Extremely Fine; beautiful cabinet tone over exceptional metal quality for the issue - as such one of the very finest of the exceedingly few surviving dekadrachms of Alexander, engraved in fine style and remarkably well-preserved.

Ex Roma Numismatics Ltd., Auction XVI, 26 September 2018, lot 221;
Ex private European collection.

In all of human history, there have been but very few individuals whose accomplishments are recounted again and again undimmed by time, whose legends have grown only brighter with the passing of the years, and whose names can stir fierce emotion and wonder at a distance of millennia. Alexander is perhaps the greatest of all such paragons of humanity, whose life and exploits are the near-incredible stuff of myth and fable.

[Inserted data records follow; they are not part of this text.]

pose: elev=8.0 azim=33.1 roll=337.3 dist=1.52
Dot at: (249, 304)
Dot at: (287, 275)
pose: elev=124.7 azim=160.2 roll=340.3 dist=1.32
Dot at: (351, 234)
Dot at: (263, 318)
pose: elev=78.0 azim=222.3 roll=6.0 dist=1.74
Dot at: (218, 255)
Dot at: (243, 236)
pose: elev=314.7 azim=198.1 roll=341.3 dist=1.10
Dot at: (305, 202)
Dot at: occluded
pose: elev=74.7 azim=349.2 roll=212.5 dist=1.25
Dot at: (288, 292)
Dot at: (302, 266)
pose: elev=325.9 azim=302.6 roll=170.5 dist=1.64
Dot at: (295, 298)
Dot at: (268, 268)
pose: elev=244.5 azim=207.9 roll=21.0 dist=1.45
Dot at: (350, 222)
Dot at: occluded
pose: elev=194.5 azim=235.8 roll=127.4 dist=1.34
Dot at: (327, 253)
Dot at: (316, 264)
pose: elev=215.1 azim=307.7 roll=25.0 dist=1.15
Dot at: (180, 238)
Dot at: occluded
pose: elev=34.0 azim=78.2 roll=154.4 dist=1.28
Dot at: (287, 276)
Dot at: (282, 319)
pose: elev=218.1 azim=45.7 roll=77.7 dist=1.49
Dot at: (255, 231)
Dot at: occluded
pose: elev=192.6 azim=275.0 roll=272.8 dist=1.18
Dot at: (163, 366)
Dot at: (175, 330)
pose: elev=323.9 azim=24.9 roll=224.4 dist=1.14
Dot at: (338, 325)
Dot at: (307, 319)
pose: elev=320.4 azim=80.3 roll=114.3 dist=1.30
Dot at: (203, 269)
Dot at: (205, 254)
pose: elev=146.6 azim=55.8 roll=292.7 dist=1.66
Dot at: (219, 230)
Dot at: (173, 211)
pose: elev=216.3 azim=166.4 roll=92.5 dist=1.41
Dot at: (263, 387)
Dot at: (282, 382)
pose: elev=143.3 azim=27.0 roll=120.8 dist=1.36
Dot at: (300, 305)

Silver dekadrachms, be they of Athens, Syracuse, Akragas or Carthage, have ever been amongst the most desired and sought-after of ancient coins by virtue of their impressive size and weight, and the large canvas they presented for the showcasing of the engraver's art. Though considered 'rare', the surviving dekadrachms of Syracuse number in the high hundreds or low thousands, and those of Athens in the dozens. Fewer than twenty dekadrachms of Alexander are known to exist today - figurative grains of sand on a beach amidst the hundreds of thousands of surviving tetradrachms, drachms, staters and other fractions. The extreme rarity of Alexander's dekadrachms has therefore contributed an aura of unobtainability to the mystery of this most iconic coinage. Missing from most of the world's major institutional collections, the majority of the examples known today originated from the 1973 'Babylon' Hoard (sometimes also referred to as the Mesopotamia Hoard), and a smaller 1989 find that Martin Price believed to be a part of the original 1973 deposit. The eight coins that are known to have come from these two groups form the backbone of the Dekadrachm corpus.

Struck in three emissions from a mint generally considered to be at Babylon, but possibly Susa or Ekbatana, the dekadrachms formed part of a massive conversion of bullion seized from the Persian Royal treasuries at Susa and Persepolis - some 180,000 Attic talents (4,680 metric tons) were liberated from those vaults, converted by decree of the King into ready coinage to meet the expenses of his vast empire and to pay his beloved soldiers. That so few examples of this large denomination survive today is potentially indicative of a special significance or purpose for these coins. It is certainly tempting to think - as many often have - that they represent presentation pieces intended for certain men of rank, and that Alexander, who was well known for his love of giving gifts, may have distributed them personally. In reality though, their low survival rate is probably due to the impracticality of the denomination, since the ubiquitous tetradrachm was the more common and more convenient medium of payment.

Regardless of its intended purpose, and though it represents only a small splinter that survives of Alexander's great vision, today his dekadrachms are one of the most tangible artefacts of his reign, and amongst the greatest prizes of ancient Greek numismatics.